Le rassemblement réunit plusieurs militants de cette cause qui sont venus crier haut et fort qu’il est grand temps que Maurice autorise la légalisation du cannabis, à l’image d’autres pays. Après les incidents de 2016 lors d’un rassemblement rastafari à Port-Louis qui avait terminé en affrontement avec les forces de l’ordre, Jameel Peerally joue la carte de la prudence et lance une mise en garde. «C’est une marche pacifique. À l’heure où nous marchons, le gandia est toujours illégal. Il nous faut respecter cela et ne pas tomber dans la provocation.»

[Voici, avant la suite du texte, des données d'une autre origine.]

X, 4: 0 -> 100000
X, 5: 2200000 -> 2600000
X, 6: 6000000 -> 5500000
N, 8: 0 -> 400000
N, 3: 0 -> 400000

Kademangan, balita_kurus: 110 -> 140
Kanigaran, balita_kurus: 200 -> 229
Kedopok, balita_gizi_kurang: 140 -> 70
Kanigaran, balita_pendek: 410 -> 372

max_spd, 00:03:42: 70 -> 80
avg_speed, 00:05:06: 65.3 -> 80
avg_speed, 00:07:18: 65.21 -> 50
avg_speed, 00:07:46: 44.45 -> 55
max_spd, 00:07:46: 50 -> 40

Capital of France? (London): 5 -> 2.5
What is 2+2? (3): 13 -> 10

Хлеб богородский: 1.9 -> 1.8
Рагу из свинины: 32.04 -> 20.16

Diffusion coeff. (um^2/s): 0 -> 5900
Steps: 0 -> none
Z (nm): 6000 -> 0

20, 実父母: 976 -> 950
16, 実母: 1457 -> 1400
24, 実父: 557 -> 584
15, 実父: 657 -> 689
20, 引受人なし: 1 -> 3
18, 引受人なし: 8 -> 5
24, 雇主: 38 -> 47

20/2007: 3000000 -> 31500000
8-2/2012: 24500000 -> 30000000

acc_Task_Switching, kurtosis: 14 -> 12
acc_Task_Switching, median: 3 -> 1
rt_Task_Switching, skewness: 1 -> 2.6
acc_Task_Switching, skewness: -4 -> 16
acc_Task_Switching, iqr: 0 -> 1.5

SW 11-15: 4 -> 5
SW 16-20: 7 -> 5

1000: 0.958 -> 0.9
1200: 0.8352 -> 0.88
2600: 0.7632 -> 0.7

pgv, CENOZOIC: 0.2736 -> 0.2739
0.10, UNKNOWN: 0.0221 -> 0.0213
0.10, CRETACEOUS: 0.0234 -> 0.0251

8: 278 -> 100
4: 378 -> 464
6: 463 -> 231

Derrière la grande banderole verte, Cynthia et Amandine Carmen marchent en tenant dans leur main des photos. En s’approchant de plus près, on y voit Amandine sur un lit d’hôpital, entourée d’appareils et de tubes. «Ma fille a 16 ans. Elle est autiste et, il y a quelques années, elle a commencé à souffrir d’épilepsie. Elle a régulièrement des crises violentes. Cette photo, c’est quand elle avait sombré dans le coma après une crise en 2016», confie la maman. Amandine prend de nombreux médicaments mais son état ne semble pas s’améliorer. «Si je suis là, ce n’est pas parce que ma fille a besoin du cannabis pour aller mieux. J’ai fait des recherches et je sais aujourd’hui que l’huile de cannabis est la solution !»
Comme Amandine, d’autres personnes malades et convaincues de pouvoir se soigner avec l’huile de cannabis ont fait le déplacement. Il y a Karuna qui souffre de polyarthrose et qui doit vivre avec de fortes douleurs, au quotidien. Il y a aussi Daniel, dont la maladie et les médicaments ont eu des effets dévastateurs sur sa santé. Tous sont convaincus que l’huile de cannabis peut les soulager et les aider à aller mieux. «C’est la drogue dure qui est en train de finir ce pays. Personne ne meurt du gandia ! Le gandia ne rend pas violent. Les personnes malades en ont besoin. C’est pour eux que nous sommes là», lance Jameel Peerally dans son interphone. Le groupe avance et chante l’hymne national ou encore la chanson Lame dan lame en faisant flotter le drapeau de Maurice. Un geste symbolique subitement interrompu par un homme se tenant à l’angle de la rue La Poudrière.
L’homme se prénomme Yassin et tient une pancarte sur laquelle on peut lire des mots comme Haram (interdit en islam) ou Shariah (la loi de l’islam). La tension monte d’un cran lorsque des manifestants s’en approchent. Mais un homme se met à crier, craignant visiblement un dérapage. «La manifestation continue. Ceux qui sont avec nous, venez.» La police s’en mêle, le ramenant à l’ordre en lui disant qu’il est en train de perturber un rassemblement légal. «Légaliser le gandia, c’est soutirer la malpropreté. Et ce n’est pas logique que ces personnes puissent faire une manifestation», lance-t-il, avant d’être amené par la police.
La marche, elle, continue, remontant la rue La Poudrière pour passer devant le Parlement et ensuite revenir au Jardin de la Compagnie. Là, ils ont été plusieurs à prendre la parole avant de garder une minute en silence en hommage aux jeunes qui ont perdu la vie à cause des drogues synthétiques. Si pour Selven Govinden de Claim (Cannabis Legalization and Informative Movement), il est temps que le cannabis soit déclassifié comme drogue dure, James Pavady estime, lui, que les autorités diabolisent une plante naturelle alors qu’il existe de nombreuses substances chimiques qui tuent tous les jours.